Your assignment —
Please name the parameter values that the figure captions give for both panels (a) and (b) of Appendix 1—figure 1.

Appendix 1—figure 1.. Key features of reaction dynamics leading to bistable front propagation.

(a) Reaction term $\rho$ as given by Equation 6. Dots indicate the fixed points ${\varphi }_i^{*}$ with $i=0,1,2$ for which $\rho ({\varphi }_i^{*})=0$. Filled dots indicate stable fixed points, the open dot indicates the unstable fixed point. (b) Potential $U$ associated with the reaction term $\rho$ shown in panel A and defined by $\rho =-\partial U/\partial \varphi$. Parameters in both panels are $\lambda =4$ and $n=3$. (c) Reaction term $\rho$ as given by Equation 6 for Hill exponents $n=2$ (light green), $n=4$ (green), $n=10$ (dark green), and the limiting case $n\to \mathrm{\infty }$ (dashed black), given by Equation 9, for $\lambda =4$. (d) Front velocity $c$ as a function of $\lambda$. Numerical solutions obtained from simulations of Equation 6 with Hill exponent $n=2$ and analytical approximation Equation 11 for the $n\to \mathrm{\infty }$ limit. (e) Example of the front profile $\varphi$ given by Equation 10 with $\lambda =4$.

Appendix 1—figure 2.. Numerical example of the three-component system Equation 13.

Different curves show ${\psi }^{\mathrm{E}}$ (black), ${\psi }^{\mathrm{R}}$ (green), and ${\psi }^{\mathrm{S}}$ (blue). The two panels show the time points $t=30$ (top) and $t=60$ (bottom). Functions and parameters are $h_{\mathrm{R}}(\varphi )=h_{\mathrm{E}}(\varphi )=h(\varphi )$, given by Equation 5 with $n=3$, and ${\lambda }_i=4$ for $i=\mathrm{E},\mathrm{R},\mathrm{S}$. Boundary conditions are ${(\partial {\psi }^i/\partial x)|}_{x=0}=0={(\partial {\psi }^i/\partial x)|}_{x=\mathrm{\ell }}$.

Appendix 2—figure 1.. Reaction dynamics of the two-component model Equation 15 and Equation 16.

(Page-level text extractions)
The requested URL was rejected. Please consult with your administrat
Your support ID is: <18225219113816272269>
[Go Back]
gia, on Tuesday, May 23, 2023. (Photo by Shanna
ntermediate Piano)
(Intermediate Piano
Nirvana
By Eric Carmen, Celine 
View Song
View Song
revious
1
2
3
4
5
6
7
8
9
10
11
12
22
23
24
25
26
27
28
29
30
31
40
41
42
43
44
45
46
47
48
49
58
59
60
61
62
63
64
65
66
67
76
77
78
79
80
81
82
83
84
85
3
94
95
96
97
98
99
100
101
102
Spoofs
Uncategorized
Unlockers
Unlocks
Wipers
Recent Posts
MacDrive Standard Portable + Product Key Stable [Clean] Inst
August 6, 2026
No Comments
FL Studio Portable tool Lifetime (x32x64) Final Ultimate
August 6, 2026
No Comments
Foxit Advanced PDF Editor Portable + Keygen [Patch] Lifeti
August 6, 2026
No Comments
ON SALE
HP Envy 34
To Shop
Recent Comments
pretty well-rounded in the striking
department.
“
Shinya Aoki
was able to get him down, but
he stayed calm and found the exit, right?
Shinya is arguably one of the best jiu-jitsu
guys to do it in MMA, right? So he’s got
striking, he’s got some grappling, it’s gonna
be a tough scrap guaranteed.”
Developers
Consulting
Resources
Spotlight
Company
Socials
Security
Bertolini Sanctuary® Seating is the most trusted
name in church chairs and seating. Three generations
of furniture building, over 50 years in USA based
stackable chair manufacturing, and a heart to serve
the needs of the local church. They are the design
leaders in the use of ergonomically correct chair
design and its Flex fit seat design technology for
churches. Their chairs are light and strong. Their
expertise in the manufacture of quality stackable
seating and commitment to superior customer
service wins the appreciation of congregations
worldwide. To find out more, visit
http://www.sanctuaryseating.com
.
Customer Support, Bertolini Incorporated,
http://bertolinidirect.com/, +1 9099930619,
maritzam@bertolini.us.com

Solution for this task —
λ = 4 and n = 3.